There is no better way to personally capture the spirit of the American West than enjoying and collecting Western art.

Assiniboine Hunting Buffalo by Paul Kane
Western art is a storyteller’s art. It weaves a tale of strong men and women braving a new and sometimes savage frontier. It is a tale filled with striking vistas, vast and wide, as deep as the prairie and as tall as the sky. Western art is a story peopled by ruggedly beautiful individuals - grizzled cowboys, noble Native Americans, hardy settlers, colorful gamblers, determined railroaders, devout missionaries, and dangerous outlaws.
The story of Western art is their story, and their struggle, against an unyielding world of hot sun, heavy rains, vast distances, and even each other. It is often a lonely battle – the solitary cowboy, the quiet Native American and his trusty Palomino, the single gunfighter with the sun at his back, walking down an empty street to meet his fate.
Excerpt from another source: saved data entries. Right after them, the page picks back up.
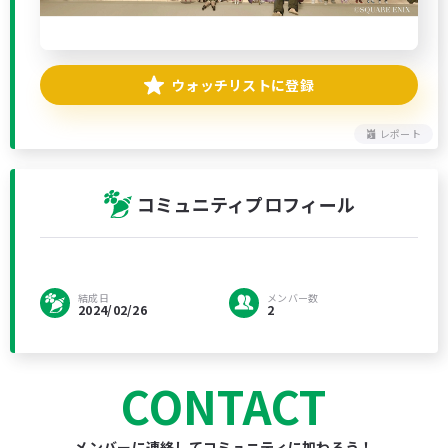
ウォッチリストに登録
レポート
コミュニティプロフィール
結成日
メンバー数
2024/02/26
2
CONTACT
メンバーに連絡してコミュニティに加わろう！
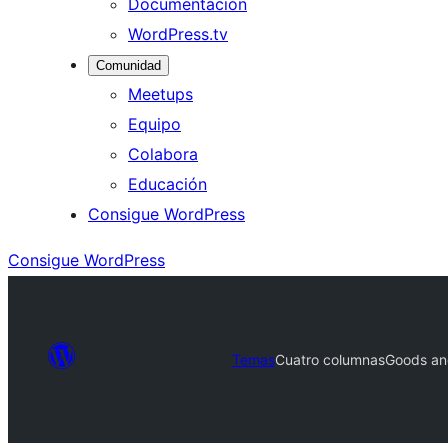
Documentación
WordPress.tv
Comunidad
Meetups
Equipo
Colabora
Educación
Consigue WordPress
Consigue WordPress
Temas
Cuatro columnas
Goods an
Western art encompasses many genres – the Western landscape, cowboy art, Native American art, and equestrian or horse art, to name a few. All are characterized by the story they tell, and the greater the artist and the greater the individual painting or sculpture, the more they capture the spirit of the West.
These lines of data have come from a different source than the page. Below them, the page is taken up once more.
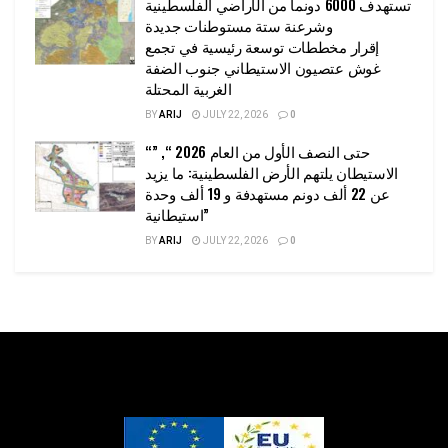
تستهدف 6000 دونما من الأراضي الفلسطينية
وشرعنة ستة مستوطنات جديدة
إقرار مخططات توسعة رئيسية في تجمع
غوش عتصيون الاستيطاني جنوب الضفة
الغربية المحتلة
BY
ARIJ
JULY 22, 2026
0
“حتى النصف الأول من العام 2026 “, ”
الاستيطان يلتهم الأرض الفلسطينية: ما يزيد
عن 22 ألف دونم مستهدفة و 19 ألف وحدة
استيطانية”
BY
ARIJ
JULY 22, 2026
0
I first fell in love with Western art when I saw my first painting by Frederic Remington in a coffee table book at my grandmother’s small house in rural Oregon. The painting was “Aiding a Comrade”, and depicted a cowboy fallen from his horse at full gallop, and his two companions desperately trying to help him. I was struck by the sheer physicality of the action it conveyed – I could almost hear the horses neighing wildly, the thundering of hooves, the panicked cry for help. Even more, I wanted to know who these three riders were, and why they were being pursued, and whether or not they survived the chase.
This is the magic of Western art – the way their story becomes yours. How each brief moment captured in a painting or a sculpture begins your own very personal journey into the great romance of the West that was.